╔══

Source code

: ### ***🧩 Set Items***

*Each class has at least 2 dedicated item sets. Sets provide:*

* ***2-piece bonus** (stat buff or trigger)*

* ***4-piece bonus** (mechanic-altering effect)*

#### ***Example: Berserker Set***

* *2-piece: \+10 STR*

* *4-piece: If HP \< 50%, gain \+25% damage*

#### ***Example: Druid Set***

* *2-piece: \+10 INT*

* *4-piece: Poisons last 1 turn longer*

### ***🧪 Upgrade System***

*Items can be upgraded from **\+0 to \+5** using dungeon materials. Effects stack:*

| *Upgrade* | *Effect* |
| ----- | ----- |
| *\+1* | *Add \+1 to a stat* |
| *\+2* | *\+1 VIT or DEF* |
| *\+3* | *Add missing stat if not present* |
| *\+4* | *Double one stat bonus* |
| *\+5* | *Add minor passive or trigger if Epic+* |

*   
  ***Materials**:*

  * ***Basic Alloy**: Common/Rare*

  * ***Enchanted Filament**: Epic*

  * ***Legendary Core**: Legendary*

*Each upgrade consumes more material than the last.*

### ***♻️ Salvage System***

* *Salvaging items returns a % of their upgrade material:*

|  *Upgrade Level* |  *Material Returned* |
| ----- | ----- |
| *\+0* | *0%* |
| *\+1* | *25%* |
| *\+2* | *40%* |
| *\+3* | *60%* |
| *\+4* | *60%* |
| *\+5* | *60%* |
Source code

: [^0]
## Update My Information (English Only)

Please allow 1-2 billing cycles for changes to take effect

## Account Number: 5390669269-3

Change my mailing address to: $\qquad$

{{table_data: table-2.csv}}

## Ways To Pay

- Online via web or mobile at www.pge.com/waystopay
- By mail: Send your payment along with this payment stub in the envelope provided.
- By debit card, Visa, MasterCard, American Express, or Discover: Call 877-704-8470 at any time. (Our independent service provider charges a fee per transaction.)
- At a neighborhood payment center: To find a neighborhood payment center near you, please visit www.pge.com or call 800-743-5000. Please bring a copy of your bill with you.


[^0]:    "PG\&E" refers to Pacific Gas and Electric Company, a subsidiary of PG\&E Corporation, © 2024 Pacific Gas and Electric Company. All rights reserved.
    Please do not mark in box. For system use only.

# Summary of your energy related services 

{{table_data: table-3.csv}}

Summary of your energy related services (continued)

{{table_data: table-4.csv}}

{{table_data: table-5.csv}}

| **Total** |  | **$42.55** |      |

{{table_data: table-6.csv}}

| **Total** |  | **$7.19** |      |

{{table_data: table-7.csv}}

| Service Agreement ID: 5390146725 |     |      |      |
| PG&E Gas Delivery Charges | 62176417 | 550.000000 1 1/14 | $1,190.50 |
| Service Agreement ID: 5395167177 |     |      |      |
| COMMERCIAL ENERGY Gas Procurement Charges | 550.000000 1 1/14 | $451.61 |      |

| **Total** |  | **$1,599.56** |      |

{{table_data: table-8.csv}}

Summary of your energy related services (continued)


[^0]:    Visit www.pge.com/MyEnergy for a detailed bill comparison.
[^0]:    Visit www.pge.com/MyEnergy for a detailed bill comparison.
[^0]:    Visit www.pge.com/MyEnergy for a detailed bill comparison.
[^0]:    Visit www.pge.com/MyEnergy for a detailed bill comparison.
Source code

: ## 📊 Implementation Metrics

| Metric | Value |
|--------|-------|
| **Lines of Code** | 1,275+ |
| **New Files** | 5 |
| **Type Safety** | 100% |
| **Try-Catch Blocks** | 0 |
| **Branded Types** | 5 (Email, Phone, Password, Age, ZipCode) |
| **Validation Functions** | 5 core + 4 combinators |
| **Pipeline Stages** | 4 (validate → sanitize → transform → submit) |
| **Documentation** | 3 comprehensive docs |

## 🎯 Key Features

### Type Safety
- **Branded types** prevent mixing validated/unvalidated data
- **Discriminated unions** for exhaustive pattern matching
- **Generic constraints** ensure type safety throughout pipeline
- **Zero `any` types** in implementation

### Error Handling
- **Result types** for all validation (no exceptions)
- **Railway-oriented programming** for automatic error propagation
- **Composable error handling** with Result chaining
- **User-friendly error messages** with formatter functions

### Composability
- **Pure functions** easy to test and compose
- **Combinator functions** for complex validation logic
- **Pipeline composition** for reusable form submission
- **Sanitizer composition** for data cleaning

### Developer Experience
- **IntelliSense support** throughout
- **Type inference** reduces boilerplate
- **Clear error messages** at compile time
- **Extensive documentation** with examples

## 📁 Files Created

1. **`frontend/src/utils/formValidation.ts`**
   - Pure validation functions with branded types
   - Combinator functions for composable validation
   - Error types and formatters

╚══

** WHAT YOU WILL DO **
Report every line from the listing above where the string "time" can be found.

** RESULT OF THE EXERCISE **
- By debit card, Visa, MasterCard, American Express, or Discover: Call 877-704-8470 at any time. (Our independent service provider charges a fee per transaction.)
- **Clear error messages** at compile time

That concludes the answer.